Extracted page text data

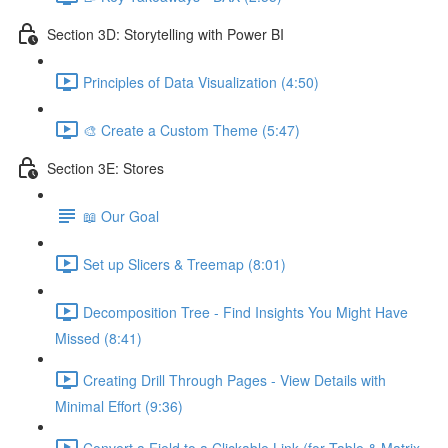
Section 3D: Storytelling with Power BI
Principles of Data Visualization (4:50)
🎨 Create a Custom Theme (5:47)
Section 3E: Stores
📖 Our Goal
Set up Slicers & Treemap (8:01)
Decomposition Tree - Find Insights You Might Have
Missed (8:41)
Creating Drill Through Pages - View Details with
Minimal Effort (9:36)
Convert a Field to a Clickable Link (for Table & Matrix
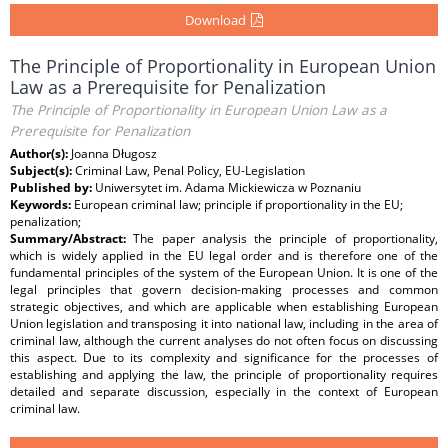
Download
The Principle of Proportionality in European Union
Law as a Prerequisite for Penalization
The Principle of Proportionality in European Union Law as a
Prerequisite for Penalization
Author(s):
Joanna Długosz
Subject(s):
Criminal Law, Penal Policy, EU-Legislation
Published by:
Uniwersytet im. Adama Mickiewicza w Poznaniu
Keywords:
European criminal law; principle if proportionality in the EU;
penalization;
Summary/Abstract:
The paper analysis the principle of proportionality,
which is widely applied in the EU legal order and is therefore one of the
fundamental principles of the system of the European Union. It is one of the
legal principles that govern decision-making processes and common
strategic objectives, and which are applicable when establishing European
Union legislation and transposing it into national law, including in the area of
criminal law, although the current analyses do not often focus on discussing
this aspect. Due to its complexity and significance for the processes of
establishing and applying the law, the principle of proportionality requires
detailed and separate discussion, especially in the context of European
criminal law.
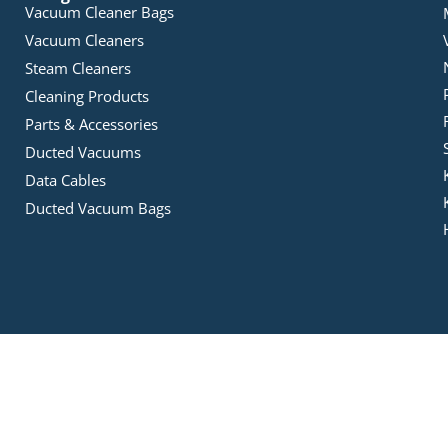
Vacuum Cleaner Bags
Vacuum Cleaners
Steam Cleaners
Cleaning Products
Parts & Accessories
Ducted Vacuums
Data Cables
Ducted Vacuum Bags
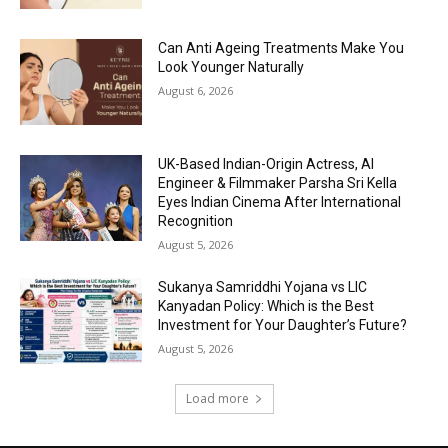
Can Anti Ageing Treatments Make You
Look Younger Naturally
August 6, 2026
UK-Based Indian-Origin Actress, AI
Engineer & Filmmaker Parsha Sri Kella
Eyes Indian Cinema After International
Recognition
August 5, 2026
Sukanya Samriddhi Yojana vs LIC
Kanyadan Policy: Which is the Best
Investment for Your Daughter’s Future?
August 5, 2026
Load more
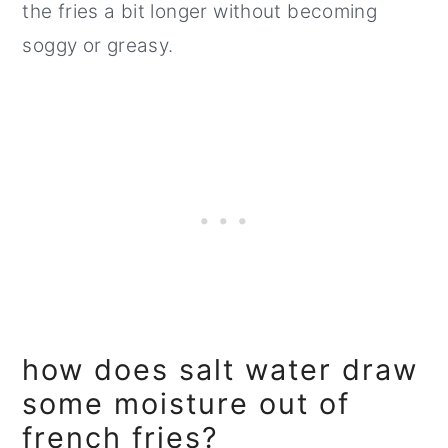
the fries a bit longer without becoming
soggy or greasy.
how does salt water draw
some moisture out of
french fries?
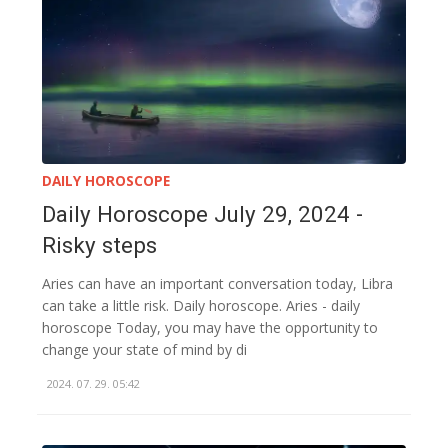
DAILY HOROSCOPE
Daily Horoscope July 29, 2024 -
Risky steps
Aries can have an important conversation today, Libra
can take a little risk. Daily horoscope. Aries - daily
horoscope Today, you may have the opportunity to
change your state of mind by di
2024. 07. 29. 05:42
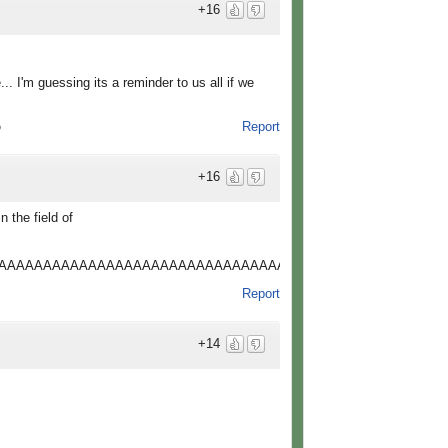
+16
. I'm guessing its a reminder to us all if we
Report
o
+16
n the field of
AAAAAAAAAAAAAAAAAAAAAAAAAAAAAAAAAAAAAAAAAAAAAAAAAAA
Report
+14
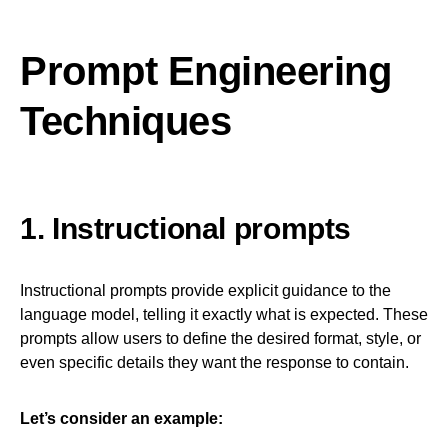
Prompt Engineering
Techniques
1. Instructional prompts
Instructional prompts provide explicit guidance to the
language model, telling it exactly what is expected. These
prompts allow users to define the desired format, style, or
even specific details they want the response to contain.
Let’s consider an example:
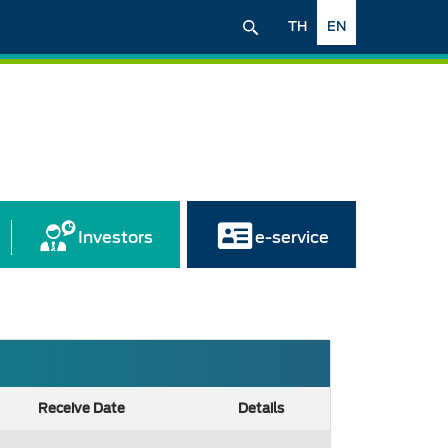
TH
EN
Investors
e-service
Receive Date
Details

● Requirement:
Could you retype the records from the line containing "Can Anti Ageing Treatments Make You" through the end of the records, leaving the pictures out?

● Your solution:
Can Anti Ageing Treatments Make You
Look Younger Naturally
August 6, 2026
UK-Based Indian-Origin Actress, AI
Engineer & Filmmaker Parsha Sri Kella
Eyes Indian Cinema After International
Recognition
August 5, 2026
Sukanya Samriddhi Yojana vs LIC
Kanyadan Policy: Which is the Best
Investment for Your Daughter’s Future?
August 5, 2026
Load more
the fries a bit longer without becoming
soggy or greasy.
how does salt water draw
some moisture out of
french fries?
DAILY HOROSCOPE
Daily Horoscope July 29, 2024 -
Risky steps
Aries can have an important conversation today, Libra
can take a little risk. Daily horoscope. Aries - daily
horoscope Today, you may have the opportunity to
change your state of mind by di
2024. 07. 29. 05:42
+16
. I'm guessing its a reminder to us all if we
Report
o
+16
n the field of
AAAAAAAAAAAAAAAAAAAAAAAAAAAAAAAAAAAAAAAAAAAAAAAAAAA
Report
+14
Prompt Engineering
Techniques
1. Instructional prompts
Instructional prompts provide explicit guidance to the
language model, telling it exactly what is expected. These
prompts allow users to define the desired format, style, or
even specific details they want the response to contain.
Let’s consider an example:
TH
EN
Investors
e-service
Receive Date
Details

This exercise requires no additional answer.